──────── Dataset rows

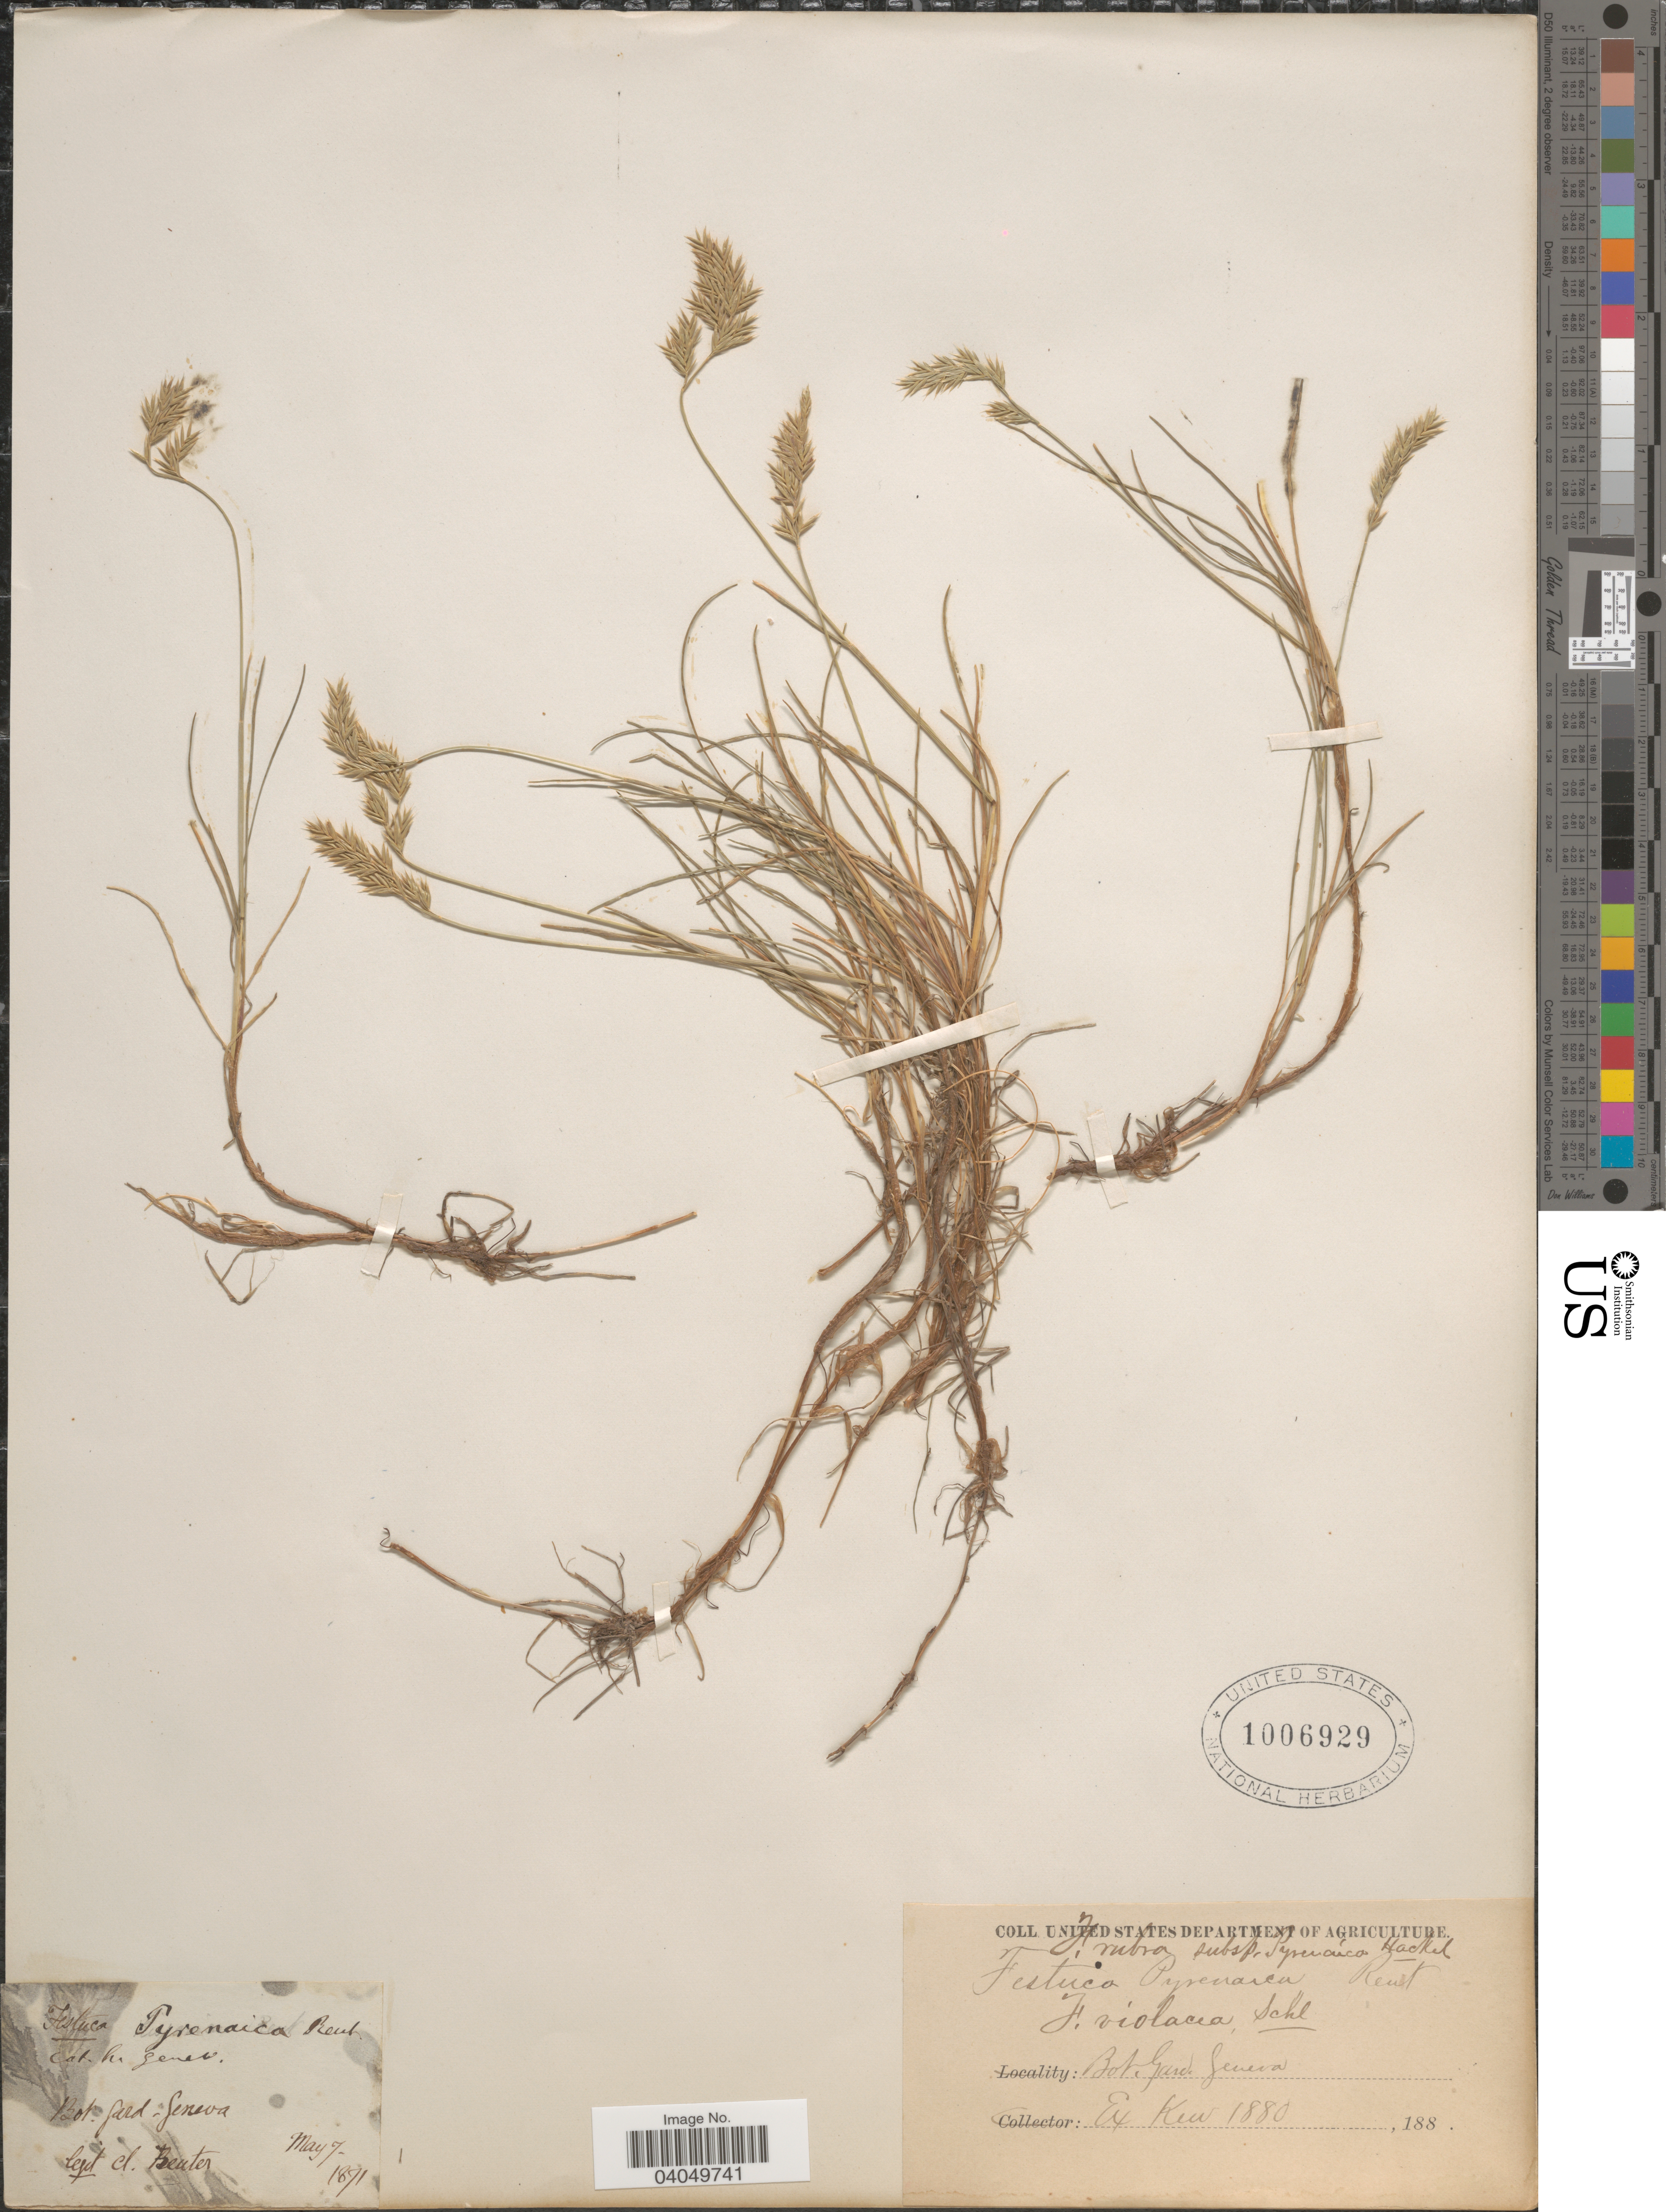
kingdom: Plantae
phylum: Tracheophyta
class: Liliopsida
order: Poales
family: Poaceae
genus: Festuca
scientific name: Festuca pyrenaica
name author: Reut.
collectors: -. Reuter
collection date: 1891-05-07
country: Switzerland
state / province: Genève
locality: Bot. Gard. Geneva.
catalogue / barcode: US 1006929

────────────────
──────── Dataset rows

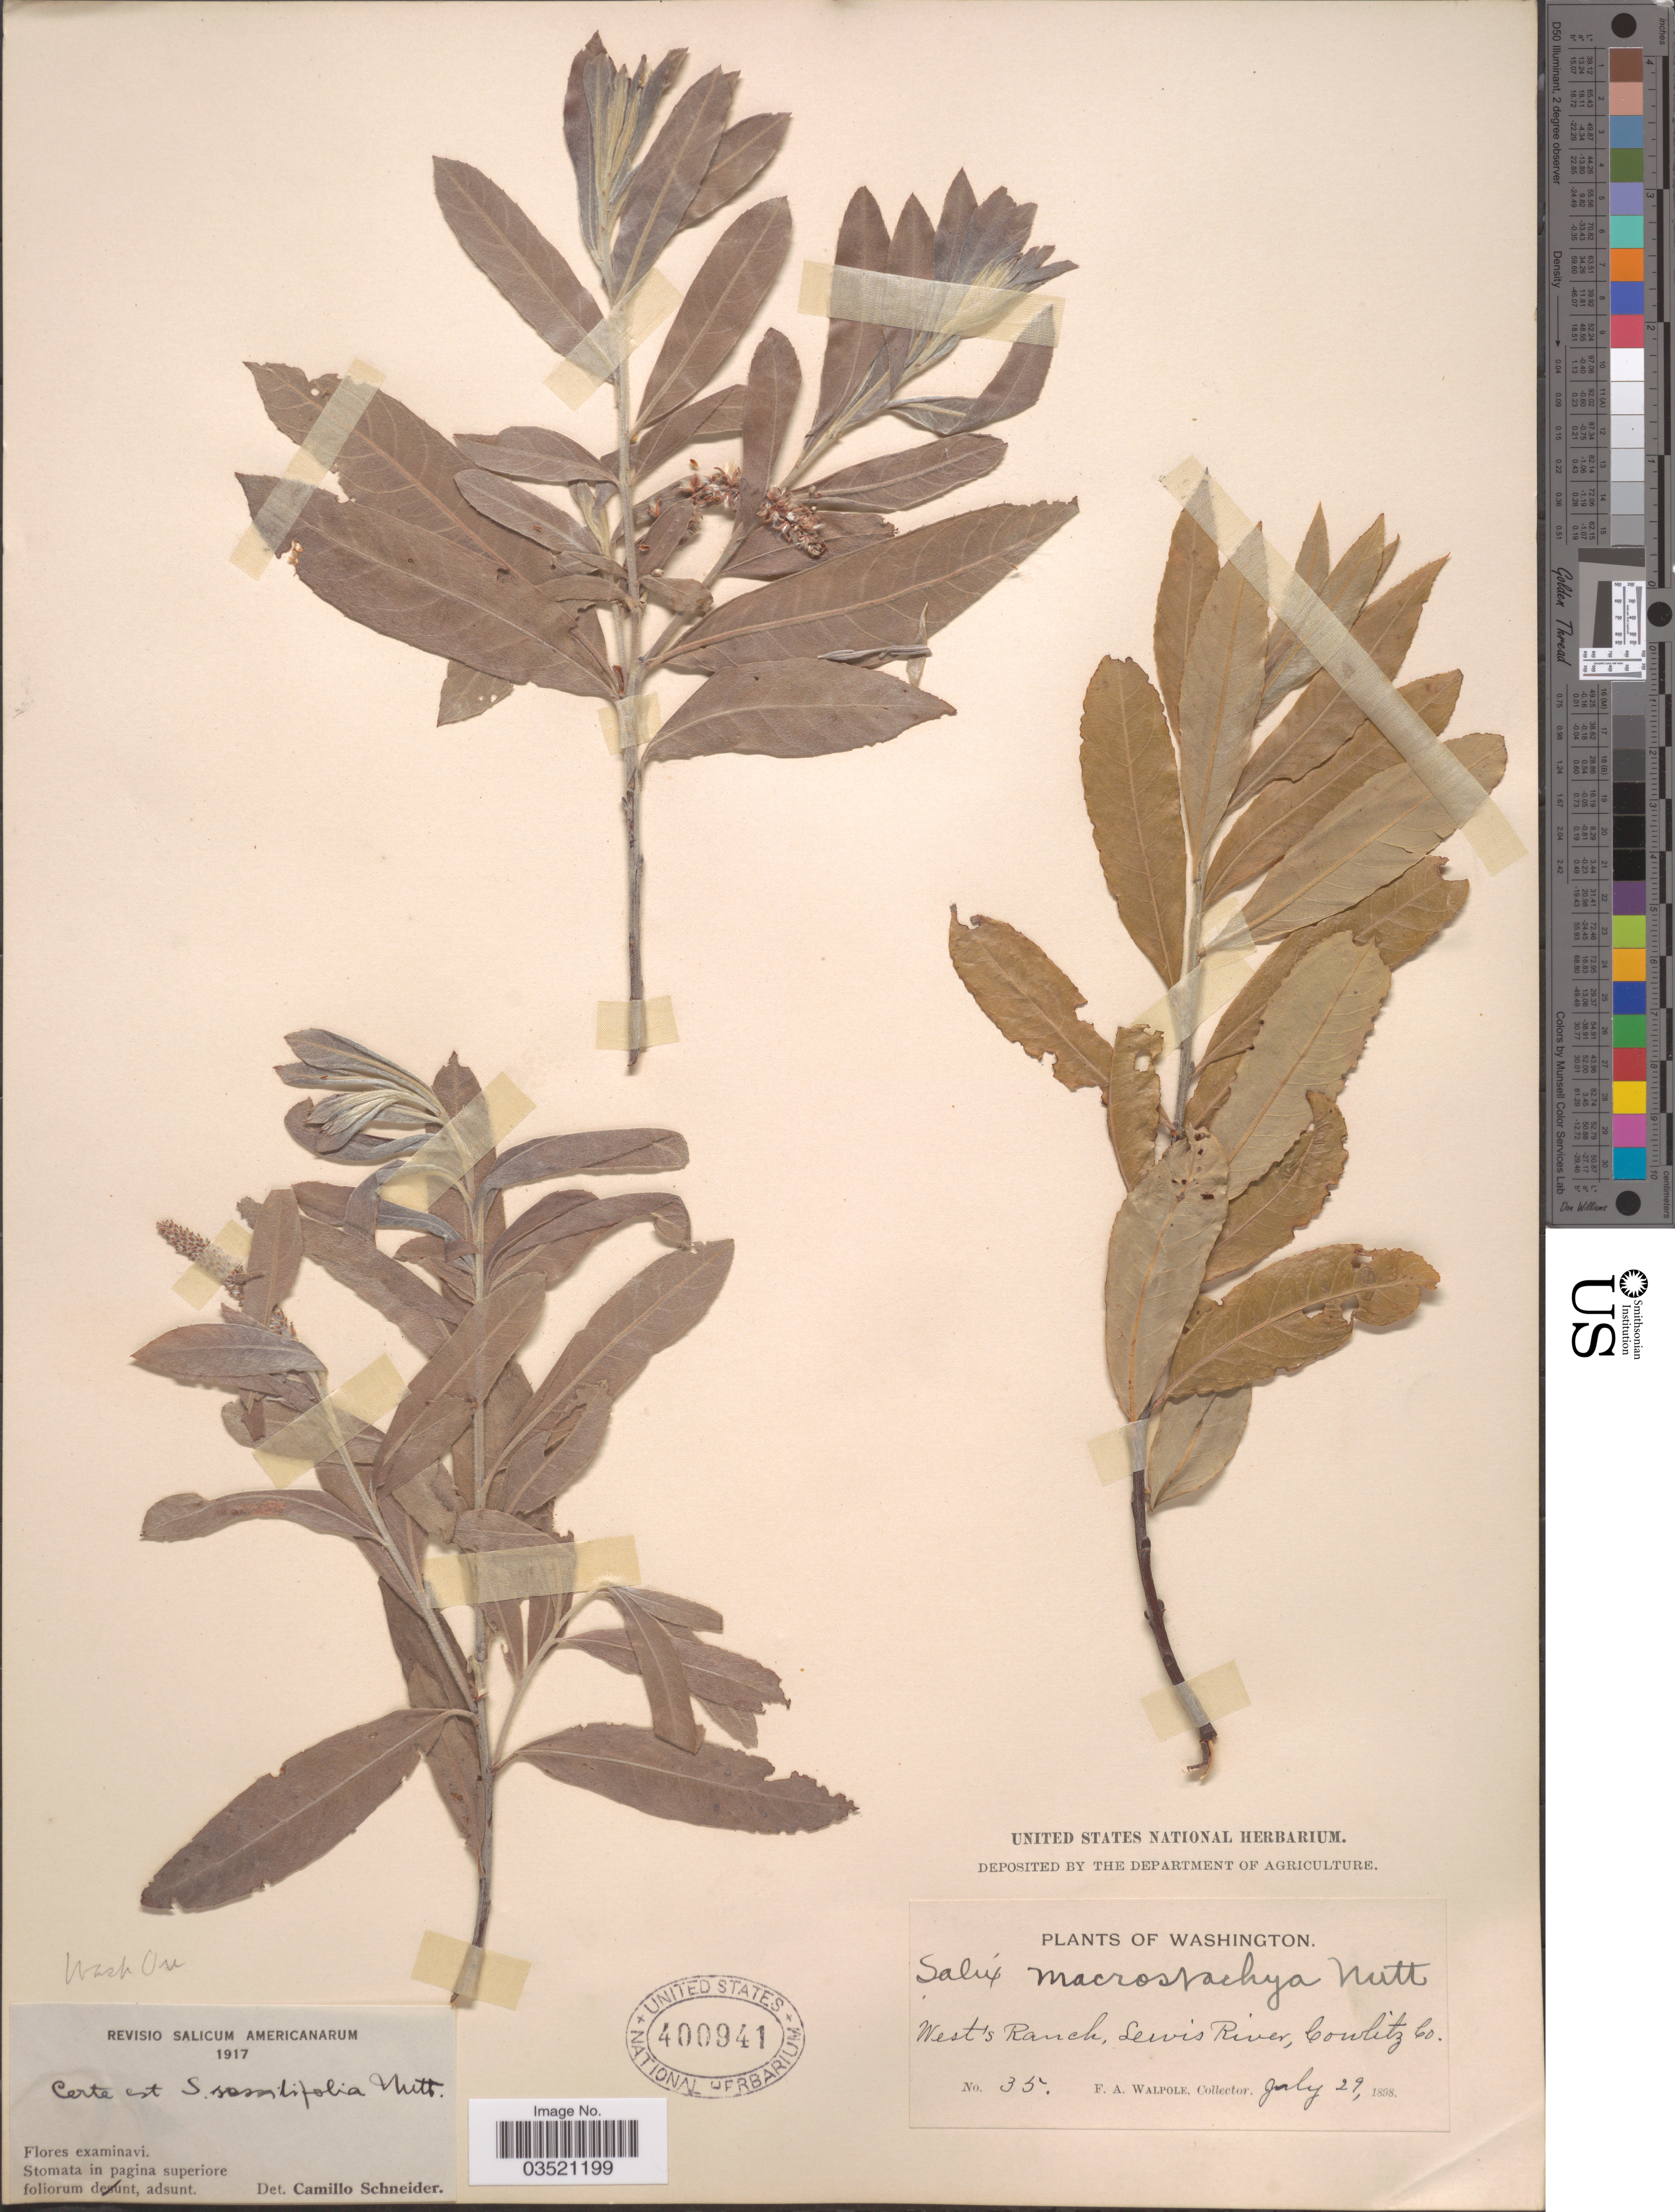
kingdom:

────────────────

To be done
Can you write out the material line for line, beginning at the line that contains "name author: Reut." and stopping after the line that contains "locality: Bot. Gard. Geneva."?

Expected answer
name author: Reut.
collectors: -. Reuter
collection date: 1891-05-07
country: Switzerland
state / province: Genève
locality: Bot. Gard. Geneva.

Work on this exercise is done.